■ INSTRUCTIONS FOR THE TASK ■
Below are some records. Copy every line in them that holds "stack".

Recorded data
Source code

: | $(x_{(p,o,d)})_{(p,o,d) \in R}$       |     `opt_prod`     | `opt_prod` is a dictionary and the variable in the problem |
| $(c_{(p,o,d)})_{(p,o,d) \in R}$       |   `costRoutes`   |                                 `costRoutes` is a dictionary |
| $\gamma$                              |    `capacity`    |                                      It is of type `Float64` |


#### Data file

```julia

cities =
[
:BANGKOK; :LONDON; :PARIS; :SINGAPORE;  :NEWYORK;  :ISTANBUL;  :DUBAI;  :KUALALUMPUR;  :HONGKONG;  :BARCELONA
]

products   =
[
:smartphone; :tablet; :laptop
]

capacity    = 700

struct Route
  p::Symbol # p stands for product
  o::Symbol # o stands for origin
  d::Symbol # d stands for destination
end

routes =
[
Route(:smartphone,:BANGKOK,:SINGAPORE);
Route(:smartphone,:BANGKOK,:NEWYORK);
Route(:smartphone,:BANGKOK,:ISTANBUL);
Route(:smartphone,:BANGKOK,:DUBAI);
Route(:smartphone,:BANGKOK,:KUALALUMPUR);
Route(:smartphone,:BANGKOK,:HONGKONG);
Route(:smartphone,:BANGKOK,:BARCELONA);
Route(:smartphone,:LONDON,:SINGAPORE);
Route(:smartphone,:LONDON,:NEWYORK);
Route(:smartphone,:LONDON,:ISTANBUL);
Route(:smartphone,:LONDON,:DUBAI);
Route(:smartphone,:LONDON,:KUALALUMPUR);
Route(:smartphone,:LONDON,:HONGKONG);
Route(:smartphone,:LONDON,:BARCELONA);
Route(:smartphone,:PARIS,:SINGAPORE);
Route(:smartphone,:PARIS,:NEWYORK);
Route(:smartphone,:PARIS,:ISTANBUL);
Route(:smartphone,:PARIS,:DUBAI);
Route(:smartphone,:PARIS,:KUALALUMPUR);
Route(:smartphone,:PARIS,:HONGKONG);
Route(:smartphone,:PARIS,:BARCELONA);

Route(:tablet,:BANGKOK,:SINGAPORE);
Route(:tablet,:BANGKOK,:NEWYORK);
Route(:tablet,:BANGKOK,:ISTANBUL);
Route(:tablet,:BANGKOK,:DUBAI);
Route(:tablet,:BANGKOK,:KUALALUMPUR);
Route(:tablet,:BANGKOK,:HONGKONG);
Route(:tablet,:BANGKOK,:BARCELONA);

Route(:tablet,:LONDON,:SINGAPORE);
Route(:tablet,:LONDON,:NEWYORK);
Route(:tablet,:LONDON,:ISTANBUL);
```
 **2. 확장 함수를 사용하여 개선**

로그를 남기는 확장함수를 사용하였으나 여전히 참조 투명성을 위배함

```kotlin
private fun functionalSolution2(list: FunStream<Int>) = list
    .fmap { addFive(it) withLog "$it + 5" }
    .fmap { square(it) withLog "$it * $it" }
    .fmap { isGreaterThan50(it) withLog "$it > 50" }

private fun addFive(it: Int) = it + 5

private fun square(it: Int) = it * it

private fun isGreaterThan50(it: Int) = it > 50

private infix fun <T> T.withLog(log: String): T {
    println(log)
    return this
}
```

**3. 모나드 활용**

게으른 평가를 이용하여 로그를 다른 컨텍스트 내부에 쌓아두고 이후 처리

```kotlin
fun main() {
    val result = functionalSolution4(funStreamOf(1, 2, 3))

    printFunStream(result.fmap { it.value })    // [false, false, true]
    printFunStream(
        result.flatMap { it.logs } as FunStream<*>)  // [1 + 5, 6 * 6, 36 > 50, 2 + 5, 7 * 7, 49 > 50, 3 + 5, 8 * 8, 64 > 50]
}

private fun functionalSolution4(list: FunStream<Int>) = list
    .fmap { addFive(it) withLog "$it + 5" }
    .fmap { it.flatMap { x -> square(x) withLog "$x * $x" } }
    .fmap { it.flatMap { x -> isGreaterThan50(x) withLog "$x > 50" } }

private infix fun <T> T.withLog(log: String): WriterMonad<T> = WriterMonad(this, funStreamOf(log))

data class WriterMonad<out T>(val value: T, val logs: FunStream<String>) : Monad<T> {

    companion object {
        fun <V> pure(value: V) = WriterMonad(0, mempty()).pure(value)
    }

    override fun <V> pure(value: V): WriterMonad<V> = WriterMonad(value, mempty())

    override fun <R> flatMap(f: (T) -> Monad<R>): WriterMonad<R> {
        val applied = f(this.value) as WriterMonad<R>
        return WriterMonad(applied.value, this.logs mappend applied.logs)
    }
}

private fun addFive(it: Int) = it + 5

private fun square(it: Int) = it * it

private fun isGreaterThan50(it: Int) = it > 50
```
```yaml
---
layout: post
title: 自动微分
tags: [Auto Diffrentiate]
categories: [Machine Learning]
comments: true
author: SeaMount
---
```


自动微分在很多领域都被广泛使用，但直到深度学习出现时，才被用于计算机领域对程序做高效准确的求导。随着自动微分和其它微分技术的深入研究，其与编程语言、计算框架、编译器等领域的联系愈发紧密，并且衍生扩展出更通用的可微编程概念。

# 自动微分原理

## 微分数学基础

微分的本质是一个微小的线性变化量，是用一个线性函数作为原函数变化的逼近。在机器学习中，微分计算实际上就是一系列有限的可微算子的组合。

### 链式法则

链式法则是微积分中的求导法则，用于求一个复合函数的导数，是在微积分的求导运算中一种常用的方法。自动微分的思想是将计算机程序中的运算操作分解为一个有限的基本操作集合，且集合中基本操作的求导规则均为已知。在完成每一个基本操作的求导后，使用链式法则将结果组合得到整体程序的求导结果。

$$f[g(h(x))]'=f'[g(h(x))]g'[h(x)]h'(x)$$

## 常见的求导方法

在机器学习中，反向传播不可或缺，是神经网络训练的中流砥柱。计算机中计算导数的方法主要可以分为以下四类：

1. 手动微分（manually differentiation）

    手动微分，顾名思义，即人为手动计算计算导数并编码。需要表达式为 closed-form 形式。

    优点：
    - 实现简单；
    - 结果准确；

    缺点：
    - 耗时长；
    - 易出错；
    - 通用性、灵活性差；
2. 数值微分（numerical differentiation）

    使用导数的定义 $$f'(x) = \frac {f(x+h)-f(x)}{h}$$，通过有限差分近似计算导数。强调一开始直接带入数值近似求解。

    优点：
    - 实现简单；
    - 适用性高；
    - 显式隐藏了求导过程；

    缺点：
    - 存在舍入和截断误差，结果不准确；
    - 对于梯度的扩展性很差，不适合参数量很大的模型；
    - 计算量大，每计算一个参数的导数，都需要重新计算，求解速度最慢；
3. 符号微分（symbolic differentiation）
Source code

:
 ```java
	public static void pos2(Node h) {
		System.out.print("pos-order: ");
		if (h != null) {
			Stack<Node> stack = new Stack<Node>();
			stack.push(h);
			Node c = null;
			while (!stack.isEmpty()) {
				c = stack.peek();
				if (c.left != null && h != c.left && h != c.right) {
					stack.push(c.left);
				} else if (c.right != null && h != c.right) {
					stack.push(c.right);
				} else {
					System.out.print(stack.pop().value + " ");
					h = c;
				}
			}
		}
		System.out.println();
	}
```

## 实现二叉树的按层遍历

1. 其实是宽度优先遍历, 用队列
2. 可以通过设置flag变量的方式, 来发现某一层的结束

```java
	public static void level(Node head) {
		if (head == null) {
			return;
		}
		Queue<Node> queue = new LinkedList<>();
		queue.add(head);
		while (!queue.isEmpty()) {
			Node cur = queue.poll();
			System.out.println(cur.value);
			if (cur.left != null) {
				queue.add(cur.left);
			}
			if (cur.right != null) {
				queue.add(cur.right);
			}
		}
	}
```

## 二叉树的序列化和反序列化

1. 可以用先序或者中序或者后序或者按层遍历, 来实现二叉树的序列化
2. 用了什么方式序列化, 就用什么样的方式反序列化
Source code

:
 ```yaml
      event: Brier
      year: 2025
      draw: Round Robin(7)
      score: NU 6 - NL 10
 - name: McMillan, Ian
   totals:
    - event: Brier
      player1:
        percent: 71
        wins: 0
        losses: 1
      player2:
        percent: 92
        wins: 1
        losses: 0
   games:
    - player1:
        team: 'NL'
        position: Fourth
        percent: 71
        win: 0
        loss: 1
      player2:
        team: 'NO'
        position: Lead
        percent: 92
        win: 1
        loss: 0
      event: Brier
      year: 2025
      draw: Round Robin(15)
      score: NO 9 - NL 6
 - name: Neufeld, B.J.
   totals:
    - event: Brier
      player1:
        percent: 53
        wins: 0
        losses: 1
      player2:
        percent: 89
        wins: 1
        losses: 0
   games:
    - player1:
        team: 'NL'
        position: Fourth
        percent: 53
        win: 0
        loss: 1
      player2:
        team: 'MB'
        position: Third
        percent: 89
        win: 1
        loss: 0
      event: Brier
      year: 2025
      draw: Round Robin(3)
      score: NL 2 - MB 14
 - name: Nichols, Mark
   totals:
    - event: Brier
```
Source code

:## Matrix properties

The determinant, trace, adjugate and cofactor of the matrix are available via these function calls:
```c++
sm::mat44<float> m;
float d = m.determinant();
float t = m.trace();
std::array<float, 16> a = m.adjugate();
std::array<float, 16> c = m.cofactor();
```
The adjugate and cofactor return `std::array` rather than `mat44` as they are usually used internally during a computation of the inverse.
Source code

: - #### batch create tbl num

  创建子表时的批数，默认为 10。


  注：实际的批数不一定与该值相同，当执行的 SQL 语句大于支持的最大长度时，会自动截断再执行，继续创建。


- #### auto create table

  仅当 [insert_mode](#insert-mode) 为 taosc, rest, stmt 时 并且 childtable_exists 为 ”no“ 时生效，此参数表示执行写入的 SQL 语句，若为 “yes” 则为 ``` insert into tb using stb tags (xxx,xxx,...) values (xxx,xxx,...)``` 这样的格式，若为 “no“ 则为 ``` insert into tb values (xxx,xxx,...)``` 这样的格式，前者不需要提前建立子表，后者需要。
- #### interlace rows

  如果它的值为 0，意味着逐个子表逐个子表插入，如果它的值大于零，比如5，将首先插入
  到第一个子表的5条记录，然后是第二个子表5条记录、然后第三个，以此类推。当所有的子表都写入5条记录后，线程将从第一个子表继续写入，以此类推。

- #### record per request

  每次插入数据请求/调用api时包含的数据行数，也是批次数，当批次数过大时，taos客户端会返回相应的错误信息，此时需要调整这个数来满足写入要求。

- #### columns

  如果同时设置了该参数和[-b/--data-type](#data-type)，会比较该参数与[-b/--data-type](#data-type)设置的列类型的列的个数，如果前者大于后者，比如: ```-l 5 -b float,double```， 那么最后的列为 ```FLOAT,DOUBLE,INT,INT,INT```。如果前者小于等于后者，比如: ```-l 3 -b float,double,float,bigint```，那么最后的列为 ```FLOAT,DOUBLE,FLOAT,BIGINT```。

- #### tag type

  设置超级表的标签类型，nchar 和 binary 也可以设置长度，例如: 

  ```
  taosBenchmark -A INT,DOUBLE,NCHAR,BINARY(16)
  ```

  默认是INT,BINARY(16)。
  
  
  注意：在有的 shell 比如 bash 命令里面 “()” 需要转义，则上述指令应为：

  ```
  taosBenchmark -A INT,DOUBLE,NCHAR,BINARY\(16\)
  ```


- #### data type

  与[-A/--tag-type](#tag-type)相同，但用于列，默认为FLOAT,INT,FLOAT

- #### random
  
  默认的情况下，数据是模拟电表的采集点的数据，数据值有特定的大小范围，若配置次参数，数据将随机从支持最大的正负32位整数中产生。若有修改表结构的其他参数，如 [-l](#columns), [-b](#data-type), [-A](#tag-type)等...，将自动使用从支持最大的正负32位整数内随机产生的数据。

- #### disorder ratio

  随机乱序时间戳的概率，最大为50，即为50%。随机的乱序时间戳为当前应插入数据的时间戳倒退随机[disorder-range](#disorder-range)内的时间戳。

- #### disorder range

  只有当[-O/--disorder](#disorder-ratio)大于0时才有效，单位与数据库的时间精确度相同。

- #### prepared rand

■ EXERCISE OUTPUT ■
			Stack<Node> stack = new Stack<Node>();
			stack.push(h);
			while (!stack.isEmpty()) {
				c = stack.peek();
					stack.push(c.left);
					stack.push(c.right);
					System.out.print(stack.pop().value + " ");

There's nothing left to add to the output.